Sistem ini akan dikelola bersama oleh Badan Pusat Statistik (BPS) dan pemerintah daerah, memastikan data yang terkumpul valid, mutakhir, dan dapat dipertanggungjawabkan. BPS berperan dalam metodologi dan pengolahan data, sementara Pemda berperan aktif dalam verifikasi lapangan dan pembaruan rutin.
Integrasi data dari berbagai sumber, mulai dari data kependudukan, data pajak, hingga data aset dan kepemilikan, akan dilakukan untuk menciptakan profil penerima yang komprehensif dan akurat. Ini adalah langkah maju menuju manajemen data yang modern.
Tantangan dan Harapan Implementasi DTSEN
Meskipun DTSEN menjanjikan harapan besar untuk perbaikan, implementasinya tidak tanpa tantangan. Koordinasi antarlembaga yang kompleks, ketersediaan infrastruktur teknologi yang merata di daerah, dan sumber daya manusia yang kompeten menjadi kunci utama keberhasilan proyek raksasa ini.
Namun, jika DTSEN berhasil diimplementasikan secara optimal, dampaknya akan sangat signifikan. Efisiensi anggaran pemerintah akan meningkat drastis karena tidak ada lagi dana yang terbuang percuma untuk penerima yang tidak layak.
Lebih dari itu, akurasi data akan mengembalikan kepercayaan publik terhadap program-program bantuan sosial. Bantuan akan sampai kepada mereka yang paling membutuhkan, menciptakan keadilan sosial yang sesungguhnya dan menekan potensi praktik korupsi atau penyimpangan.
Opini Editor: Mengapa Akurasi Data Bansos Begitu Krusial?
Sebagai editor, kami melihat isu akurasi data bansos ini sebagai cerminan komitmen negara terhadap kesejahteraan rakyatnya. Data adalah fondasi utama setiap kebijakan. Jika fondasinya rapuh, maka bangunannya pun akan mudah roboh dan tidak berkelanjutan.
Ketidakakuratan data bukan hanya soal kerugian finansial yang mencapai triliunan rupiah, melainkan juga kerugian moral dan sosial yang lebih dalam. Mereka yang berhak tidak mendapatkan, sementara yang tidak berhak justru menikmati. Ini menciptakan kesenjangan sosial yang tajam dan erosi kepercayaan publik.
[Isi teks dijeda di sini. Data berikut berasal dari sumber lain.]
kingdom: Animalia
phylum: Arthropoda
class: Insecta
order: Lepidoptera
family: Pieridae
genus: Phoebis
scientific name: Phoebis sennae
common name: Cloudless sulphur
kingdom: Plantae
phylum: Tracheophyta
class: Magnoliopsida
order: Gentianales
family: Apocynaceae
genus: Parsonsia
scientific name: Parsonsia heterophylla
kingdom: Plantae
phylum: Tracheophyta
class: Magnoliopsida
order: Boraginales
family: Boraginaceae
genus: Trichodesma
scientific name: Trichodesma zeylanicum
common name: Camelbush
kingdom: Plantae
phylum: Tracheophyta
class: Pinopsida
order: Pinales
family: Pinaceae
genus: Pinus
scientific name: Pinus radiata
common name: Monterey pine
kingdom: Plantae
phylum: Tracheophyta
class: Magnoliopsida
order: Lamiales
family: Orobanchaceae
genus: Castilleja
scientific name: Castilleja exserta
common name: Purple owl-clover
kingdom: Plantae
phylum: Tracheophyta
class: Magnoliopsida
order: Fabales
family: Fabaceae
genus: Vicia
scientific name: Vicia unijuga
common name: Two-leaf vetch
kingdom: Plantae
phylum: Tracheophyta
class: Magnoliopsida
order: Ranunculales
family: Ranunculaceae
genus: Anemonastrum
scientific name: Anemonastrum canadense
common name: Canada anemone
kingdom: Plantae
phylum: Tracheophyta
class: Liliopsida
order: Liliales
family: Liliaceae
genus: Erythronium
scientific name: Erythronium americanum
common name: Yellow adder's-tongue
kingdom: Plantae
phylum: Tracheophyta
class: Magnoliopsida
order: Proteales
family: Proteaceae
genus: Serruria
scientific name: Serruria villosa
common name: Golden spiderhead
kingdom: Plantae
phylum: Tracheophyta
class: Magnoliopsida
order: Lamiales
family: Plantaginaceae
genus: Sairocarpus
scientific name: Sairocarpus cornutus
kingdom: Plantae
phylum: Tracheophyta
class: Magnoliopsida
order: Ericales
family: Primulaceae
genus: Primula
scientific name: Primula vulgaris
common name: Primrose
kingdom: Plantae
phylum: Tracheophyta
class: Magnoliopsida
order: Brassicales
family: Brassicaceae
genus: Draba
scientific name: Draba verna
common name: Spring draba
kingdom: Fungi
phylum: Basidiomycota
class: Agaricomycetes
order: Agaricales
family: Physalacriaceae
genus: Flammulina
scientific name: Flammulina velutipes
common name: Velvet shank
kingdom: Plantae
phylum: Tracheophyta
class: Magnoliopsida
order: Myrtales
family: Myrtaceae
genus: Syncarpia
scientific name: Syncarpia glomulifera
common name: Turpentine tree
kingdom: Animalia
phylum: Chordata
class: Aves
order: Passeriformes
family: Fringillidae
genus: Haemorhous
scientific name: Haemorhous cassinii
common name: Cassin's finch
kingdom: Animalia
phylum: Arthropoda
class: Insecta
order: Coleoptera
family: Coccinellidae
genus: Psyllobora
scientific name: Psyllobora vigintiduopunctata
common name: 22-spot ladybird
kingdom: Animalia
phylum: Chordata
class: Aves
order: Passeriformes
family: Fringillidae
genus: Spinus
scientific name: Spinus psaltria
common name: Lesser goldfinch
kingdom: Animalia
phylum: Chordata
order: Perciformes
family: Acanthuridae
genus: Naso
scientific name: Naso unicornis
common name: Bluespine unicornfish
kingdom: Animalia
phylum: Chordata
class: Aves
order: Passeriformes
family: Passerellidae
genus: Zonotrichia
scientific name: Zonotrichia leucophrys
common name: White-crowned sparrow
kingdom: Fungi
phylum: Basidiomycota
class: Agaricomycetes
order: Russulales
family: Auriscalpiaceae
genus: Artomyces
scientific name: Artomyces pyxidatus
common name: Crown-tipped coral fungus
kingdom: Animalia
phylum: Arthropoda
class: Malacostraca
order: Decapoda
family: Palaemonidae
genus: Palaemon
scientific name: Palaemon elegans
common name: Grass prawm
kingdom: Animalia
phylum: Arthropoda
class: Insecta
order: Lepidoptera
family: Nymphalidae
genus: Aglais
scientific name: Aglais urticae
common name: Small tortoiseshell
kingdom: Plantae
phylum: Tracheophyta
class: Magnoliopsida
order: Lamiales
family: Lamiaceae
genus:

Oleh karena itu, langkah Kementerian Sosial untuk membenahi DTSEN adalah upaya yang patut diacungi jempol dan harus didukung penuh oleh semua pihak, dari pusat hingga daerah. Ini adalah investasi jangka panjang untuk masa depan perlindungan sosial Indonesia yang lebih baik dan berkeadilan.
Pada akhirnya, ini bukan sekadar bersih-bersih data, melainkan fondasi untuk mewujudkan cita-cita luhur bangsa: keadilan sosial bagi seluruh rakyat Indonesia yang tercantum dalam Pancasila. Sebuah data yang akurat adalah langkah awal menuju keadilan yang nyata.